Why Doesn’t Every Fund Do This?
- Alpesh Patel
- 28 minutes ago
- 3 min read
When clients see the performance of my Great Investments Programme, the question is inevitable: “Why doesn’t every fund do this? You can’t be the only clever person.”

It’s a fair challenge – and the answer reveals much about how the investment industry actually works.
First, let’s kill the myth that investment managers spend their days scouring markets for the best opportunities.
Most large funds are not designed to find the next great investment. They are designed to gather assets.
Why? Because fund managers are paid on the percentage of money they manage, not the percentage they make for you. A billion under management at 1% fees is a £10 million annual business – regardless of whether your portfolio grows or not.
This leads to “career risk” investing. If you’re a manager at BlackRock or Fidelity and you hug the benchmark, you’ll never be sacked for being wrong with everyone else.
But if you take bold, evidence-based positions and they go against you, you’ll be out of a job faster than you can say “FTSE tracker.” So the incentive structure favours mediocrity, not outperformance.
Second, size is an enemy of agility. Warren Buffett himself admits that Berkshire Hathaway’s sheer scale makes it impossible to deliver the returns he achieved in his early years.
A £50 billion fund can’t easily take a meaningful position in an overlooked mid-cap stock or a specialist ETF. It’s like trying to steer an oil tanker into a narrow harbour – whereas my programme is more like piloting a speedboat. We can move fast, take decisive positions, and exploit opportunities that lumbering giants simply cannot.
Third, regulation and bureaucracy. Large funds operate under layers of compliance committees, investment boards, and risk managers.
Their role is to avoid embarrassment rather than pursue excellence. This is why many portfolios end up looking suspiciously alike – everyone owning the same “Magnificent Seven” tech stocks, everyone underweight in the same unfashionable sectors. It’s not innovation; it’s groupthink.
Finally, let’s not pretend I’m “the only clever person.” Far from it. The Programme stands on the shoulders of giants.
We systematically filter ideas from the world’s best hedge funds and global banks – firms with teams of PhDs and billions of dollars of research budgets.
But unlike the average investor, I don’t take their recommendations at face value.
We run them through our own proprietary criteria: value, growth, risk-adjusted returns, Sortino ratios, and yes, common sense. Think of it as curating the world’s best ideas rather than reinventing the wheel.
So why doesn’t every fund do this? Because they can’t – not with their incentives, their size, and their constraints. It’s not that others aren’t clever. It’s that the system is not designed to deliver the kind of focus, agility, and independence that the Great Investments Programme is built on.

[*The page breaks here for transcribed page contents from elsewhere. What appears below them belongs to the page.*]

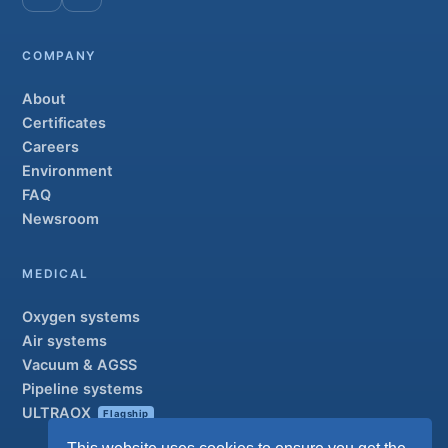
COMPANY
About
Certificates
Careers
Environment
FAQ
Newsroom
MEDICAL
Oxygen systems
Air systems
Vacuum & AGSS
Pipeline systems
ULTRAOX
Flagship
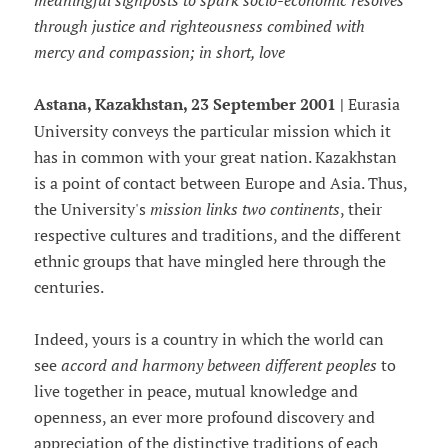
meaningful signposts to spark socio-economic resolves
through justice and righteousness combined with
mercy and compassion; in short, love
Astana, Kazakhstan, 23 September 2001 |
Eurasia
University conveys the particular mission which it
has in common with your great nation. Kazakhstan
is a point of contact between Europe and Asia. Thus,
the University's
mission links two continents
, their
respective cultures and traditions, and the different
ethnic groups that have mingled here through the
centuries.
Indeed, yours is a country in which the world can
see
accord and harmony between different peoples
to
live together in peace, mutual knowledge and
openness, an ever more profound discovery and
appreciation of the distinctive traditions of each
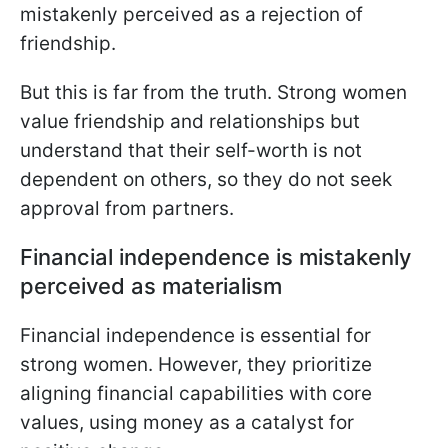
mistakenly perceived as a rejection of
friendship.
But this is far from the truth. Strong women
value friendship and relationships but
understand that their self-worth is not
dependent on others, so they do not seek
approval from partners.
Financial independence is mistakenly
perceived as materialism
Financial independence is essential for
strong women. However, they prioritize
aligning financial capabilities with core
values, using money as a catalyst for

Investing is not about being the only smart person in the room. It’s about being willing to think and act differently when the crowd is paralysed. That’s why this Programme exists – and why it doesn’t look like every other fund.
Alpesh Patel OBE
Disclaimer: The value of investments and the income from them can go down as well as up, and you may not get back the amount originally invested. Past performance is not a reliable indicator of future results. This content is provided for educational purposes only and does not constitute financial advice.